Elisabeth Prokofievna était une femme emportée et impulsive, qui parfois, sans mûre réflexion, levait toutes les ancres et se lançait au large en dépit de la tempête. Ivan Fiodorovitch eut un mouvement d’inquiétude. Et tandis que les assistants restaient en suspens, dans l’attente et la perplexité, Kolia ouvrit le journal et se mit à lire à haute voix l’article que Lébédev s’était empressé de lui indiquer:
«Prolétaires et rejetons. Un épisode de brigandage du jour et de chaque jour! Progrès! Effort! Justice!»
«Il se passe des choses étranges dans ce pays que l’on appelle la Sainte Russie, par ce temps de réformes et de grandes entreprises capitalistes, de nationalisme et d’exode annuel de millions à l’étranger, d’encouragement à l’industrie et d’oppression des travailleurs, etc., etc.; comme nous n’en finirions pas, messieurs, avec cette énumération, passons au fait:
«Une singulière aventure est arrivée à l’un des rejetons de notre défunte aristocratie terrienne (De profundis). Les ancêtres de ces rejetons ont tout perdu à la roulette; les pères se sont vus contraints de servir dans l’armée comme porte-enseignes ou lieutenants et sont généralement morts sous le coup de poursuites à propos d’innocentes méprises dans le maniement des fonds dont ils étaient comptables.
«Leurs enfants, tel le héros de notre récit, grandissent comme des idiots, ou se font pincer dans une affaire criminelle dont le jury les absout pour leur permettre de s’amender, ou encore unissent par occasionner un de ces esclandres qui étonnent le public et jettent une honte nouvelle sur une époque qui ne les compte plus.

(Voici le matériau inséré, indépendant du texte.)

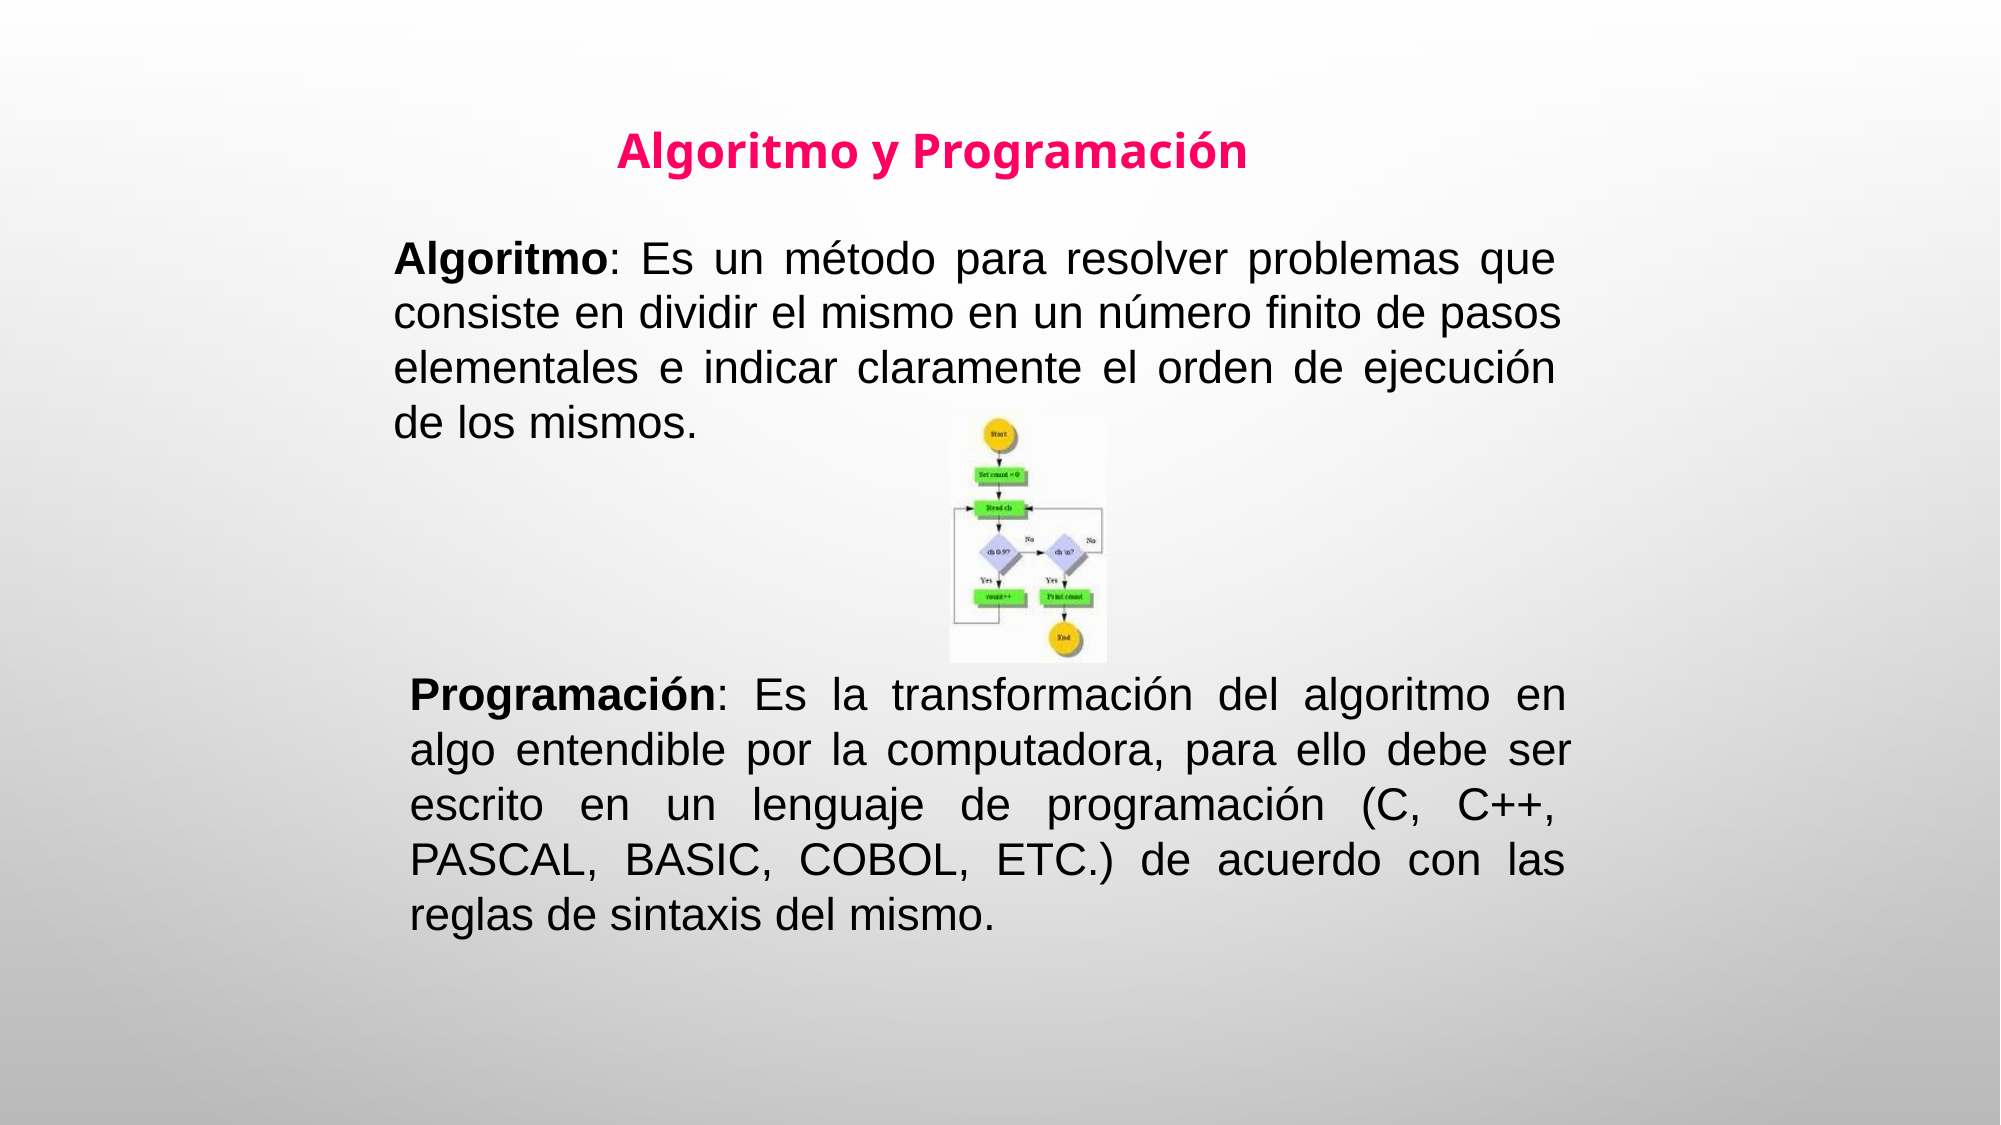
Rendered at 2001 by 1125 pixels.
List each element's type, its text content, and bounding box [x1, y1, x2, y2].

text_box [949, 449, 1107, 663]
text_box Programación: Es la transformación del algoritmo en algo entendible por la computadora, para ello debe ser escrito en un lenguaje de programación (C, C++, PASCAL, BASIC, COBOL, ETC.) de acuerdo con las reglas de sintaxis del mismo. [407, 662, 1593, 940]
text_box Algoritmo y Programación [602, 113, 1734, 186]
text_box Algoritmo: Es un método para resolver problemas que consiste en dividir el mismo en un número finito de pasos elementales e indicar claramente el orden de ejecución de los mismos. [391, 226, 1577, 449]
picture [0, 0, 2000, 1125]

«Notre rejeton est rentré, il y a six mois, en Russie, venant de Suisse où il avait suivi un traitement contre l’idiotie (sic!); à cette époque il était chaussé de guêtres à la mode étrangère et grelottait sous un manteau qui n’était même pas doublé, il faut convenir qu’il a eu de la chance; sans même parler ici de l’intéressante maladie pour laquelle il s’est soigné en Suisse (un traitement contre l’idiotie, imaginez-vous cela?), il justifie l’exactitude du proverbe russe qui dit: «le bonheur est pour les gens d’une certaine catégorie» [82]. Jugez-en plutôt: il était resté orphelin en bas âge, son père étant mort, dit-on, lorsqu’il allait, comme lieutenant, passer en conseil de guerre pour avoir volatilisé aux cartes l’argent de sa compagnie et peut-être aussi pour avoir fait fustiger trop généreusement un de ses subordonnés (rappelez-vous le vieux temps, messieurs!). Notre baron fut élevé par un charitable et très riche propriétaire russe. Ce propriétaire – appelons-le P. – possédait à cet âge d’or quatre mille âmes, quatre mille serfs (des serfs! comprenez-vous, messieurs, ce que cela veut dire? moi je ne le comprends pas, il faut consulter un dictionnaire pour saisir le sens de cette expression; «bien que ce soit une chose de fraîche date, on a peine à y croire») [83]. C’était apparemment un de ces Russes paresseux et parasites qui traînent à l’étranger leur vie désœuvrée, passent l’été aux eaux et l’hiver au Château des Fleurs à Paris, où ils laissent des sommes fabuleuses. On peut assurer que le tiers au moins des redevances payées au temps du servage par les paysans à leurs seigneurs a passé dans la poche du propriétaire du Château des Fleurs (l’heureux mortel!)